Gib sämtliche Zeilen des folgenden Materials zeichengetreu und in unveränderter Reihenfolge aus.
>>>>
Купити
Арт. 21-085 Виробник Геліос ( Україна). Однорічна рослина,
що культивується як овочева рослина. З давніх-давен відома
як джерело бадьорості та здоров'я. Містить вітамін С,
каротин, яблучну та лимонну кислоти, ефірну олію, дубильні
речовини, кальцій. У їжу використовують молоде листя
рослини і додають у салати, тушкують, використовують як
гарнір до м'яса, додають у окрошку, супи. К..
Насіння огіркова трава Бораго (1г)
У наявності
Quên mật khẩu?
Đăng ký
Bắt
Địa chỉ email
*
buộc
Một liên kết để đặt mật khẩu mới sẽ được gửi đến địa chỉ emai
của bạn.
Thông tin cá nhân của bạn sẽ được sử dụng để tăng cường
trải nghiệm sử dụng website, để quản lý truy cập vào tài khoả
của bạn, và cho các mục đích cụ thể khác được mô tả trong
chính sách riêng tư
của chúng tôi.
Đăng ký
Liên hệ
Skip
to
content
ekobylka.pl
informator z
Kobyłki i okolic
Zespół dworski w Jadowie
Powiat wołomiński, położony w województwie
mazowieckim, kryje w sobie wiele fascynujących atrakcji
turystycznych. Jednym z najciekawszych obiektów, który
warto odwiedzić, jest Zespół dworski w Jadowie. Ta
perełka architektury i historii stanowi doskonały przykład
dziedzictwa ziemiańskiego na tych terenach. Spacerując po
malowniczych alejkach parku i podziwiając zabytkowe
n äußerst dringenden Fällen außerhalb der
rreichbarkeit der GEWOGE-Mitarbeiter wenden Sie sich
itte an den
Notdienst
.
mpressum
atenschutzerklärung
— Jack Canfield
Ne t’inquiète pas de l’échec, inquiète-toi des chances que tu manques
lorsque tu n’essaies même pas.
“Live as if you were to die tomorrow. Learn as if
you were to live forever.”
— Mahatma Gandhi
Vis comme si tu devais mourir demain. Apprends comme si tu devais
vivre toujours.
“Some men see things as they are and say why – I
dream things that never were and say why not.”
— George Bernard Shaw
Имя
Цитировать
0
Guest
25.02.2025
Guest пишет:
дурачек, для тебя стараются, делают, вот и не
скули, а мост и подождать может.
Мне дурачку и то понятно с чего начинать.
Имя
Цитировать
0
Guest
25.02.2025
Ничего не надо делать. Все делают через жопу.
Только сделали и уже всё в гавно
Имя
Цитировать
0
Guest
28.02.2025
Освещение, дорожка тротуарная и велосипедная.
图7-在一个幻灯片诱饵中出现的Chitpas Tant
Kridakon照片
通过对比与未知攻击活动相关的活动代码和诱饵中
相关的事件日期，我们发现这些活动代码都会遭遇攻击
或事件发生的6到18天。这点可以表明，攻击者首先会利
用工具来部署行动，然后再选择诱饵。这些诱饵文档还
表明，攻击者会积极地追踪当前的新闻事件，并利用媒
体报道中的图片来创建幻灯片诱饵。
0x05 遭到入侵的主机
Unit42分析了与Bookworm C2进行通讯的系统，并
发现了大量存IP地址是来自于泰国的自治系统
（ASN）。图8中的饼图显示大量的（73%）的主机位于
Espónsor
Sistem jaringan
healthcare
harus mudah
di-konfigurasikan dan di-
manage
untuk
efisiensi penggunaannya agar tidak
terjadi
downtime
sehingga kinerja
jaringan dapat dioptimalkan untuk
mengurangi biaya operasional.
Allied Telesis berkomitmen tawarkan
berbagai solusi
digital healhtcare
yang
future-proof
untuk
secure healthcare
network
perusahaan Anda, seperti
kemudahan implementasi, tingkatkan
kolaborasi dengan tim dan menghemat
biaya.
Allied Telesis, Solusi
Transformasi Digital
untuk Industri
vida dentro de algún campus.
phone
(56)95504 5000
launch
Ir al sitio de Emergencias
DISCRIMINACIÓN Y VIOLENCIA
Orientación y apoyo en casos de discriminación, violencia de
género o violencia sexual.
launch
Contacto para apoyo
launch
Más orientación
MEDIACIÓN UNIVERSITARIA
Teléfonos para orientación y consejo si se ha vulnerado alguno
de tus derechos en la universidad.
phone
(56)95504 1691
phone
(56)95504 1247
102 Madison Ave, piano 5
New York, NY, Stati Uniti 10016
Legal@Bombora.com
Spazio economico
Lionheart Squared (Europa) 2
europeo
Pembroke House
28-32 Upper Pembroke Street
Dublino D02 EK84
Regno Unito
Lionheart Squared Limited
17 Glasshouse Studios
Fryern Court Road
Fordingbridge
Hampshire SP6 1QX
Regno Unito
<<<<
*Antwort zur Aufgabe*.
Купити
Арт. 21-085 Виробник Геліос ( Україна). Однорічна рослина,
що культивується як овочева рослина. З давніх-давен відома
як джерело бадьорості та здоров'я. Містить вітамін С,
каротин, яблучну та лимонну кислоти, ефірну олію, дубильні
речовини, кальцій. У їжу використовують молоде листя
рослини і додають у салати, тушкують, використовують як
гарнір до м'яса, додають у окрошку, супи. К..
Насіння огіркова трава Бораго (1г)
У наявності
Quên mật khẩu?
Đăng ký
Bắt
Địa chỉ email
*
buộc
Một liên kết để đặt mật khẩu mới sẽ được gửi đến địa chỉ emai
của bạn.
Thông tin cá nhân của bạn sẽ được sử dụng để tăng cường
trải nghiệm sử dụng website, để quản lý truy cập vào tài khoả
của bạn, và cho các mục đích cụ thể khác được mô tả trong
chính sách riêng tư
của chúng tôi.
Đăng ký
Liên hệ
Skip
to
content
ekobylka.pl
informator z
Kobyłki i okolic
Zespół dworski w Jadowie
Powiat wołomiński, położony w województwie
mazowieckim, kryje w sobie wiele fascynujących atrakcji
turystycznych. Jednym z najciekawszych obiektów, który
warto odwiedzić, jest Zespół dworski w Jadowie. Ta
perełka architektury i historii stanowi doskonały przykład
dziedzictwa ziemiańskiego na tych terenach. Spacerując po
malowniczych alejkach parku i podziwiając zabytkowe
n äußerst dringenden Fällen außerhalb der
rreichbarkeit der GEWOGE-Mitarbeiter wenden Sie sich
itte an den
Notdienst
.
mpressum
atenschutzerklärung
— Jack Canfield
Ne t’inquiète pas de l’échec, inquiète-toi des chances que tu manques
lorsque tu n’essaies même pas.
“Live as if you were to die tomorrow. Learn as if
you were to live forever.”
— Mahatma Gandhi
Vis comme si tu devais mourir demain. Apprends comme si tu devais
vivre toujours.
“Some men see things as they are and say why – I
dream things that never were and say why not.”
— George Bernard Shaw
Имя
Цитировать
0
Guest
25.02.2025
Guest пишет:
дурачек, для тебя стараются, делают, вот и не
скули, а мост и подождать может.
Мне дурачку и то понятно с чего начинать.
Имя
Цитировать
0
Guest
25.02.2025
Ничего не надо делать. Все делают через жопу.
Только сделали и уже всё в гавно
Имя
Цитировать
0
Guest
28.02.2025
Освещение, дорожка тротуарная и велосипедная.
图7-在一个幻灯片诱饵中出现的Chitpas Tant
Kridakon照片
通过对比与未知攻击活动相关的活动代码和诱饵中
相关的事件日期，我们发现这些活动代码都会遭遇攻击
或事件发生的6到18天。这点可以表明，攻击者首先会利
用工具来部署行动，然后再选择诱饵。这些诱饵文档还
表明，攻击者会积极地追踪当前的新闻事件，并利用媒
体报道中的图片来创建幻灯片诱饵。
0x05 遭到入侵的主机
Unit42分析了与Bookworm C2进行通讯的系统，并
发现了大量存IP地址是来自于泰国的自治系统
（ASN）。图8中的饼图显示大量的（73%）的主机位于
Espónsor
Sistem jaringan
healthcare
harus mudah
di-konfigurasikan dan di-
manage
untuk
efisiensi penggunaannya agar tidak
terjadi
downtime
sehingga kinerja
jaringan dapat dioptimalkan untuk
mengurangi biaya operasional.
Allied Telesis berkomitmen tawarkan
berbagai solusi
digital healhtcare
yang
future-proof
untuk
secure healthcare
network
perusahaan Anda, seperti
kemudahan implementasi, tingkatkan
kolaborasi dengan tim dan menghemat
biaya.
Allied Telesis, Solusi
Transformasi Digital
untuk Industri
vida dentro de algún campus.
phone
(56)95504 5000
launch
Ir al sitio de Emergencias
DISCRIMINACIÓN Y VIOLENCIA
Orientación y apoyo en casos de discriminación, violencia de
género o violencia sexual.
launch
Contacto para apoyo
launch
Más orientación
MEDIACIÓN UNIVERSITARIA
Teléfonos para orientación y consejo si se ha vulnerado alguno
de tus derechos en la universidad.
phone
(56)95504 1691
phone
(56)95504 1247
102 Madison Ave, piano 5
New York, NY, Stati Uniti 10016
Legal@Bombora.com
Spazio economico
Lionheart Squared (Europa) 2
europeo
Pembroke House
28-32 Upper Pembroke Street
Dublino D02 EK84
Regno Unito
Lionheart Squared Limited
17 Glasshouse Studios
Fryern Court Road
Fordingbridge
Hampshire SP6 1QX
Regno Unito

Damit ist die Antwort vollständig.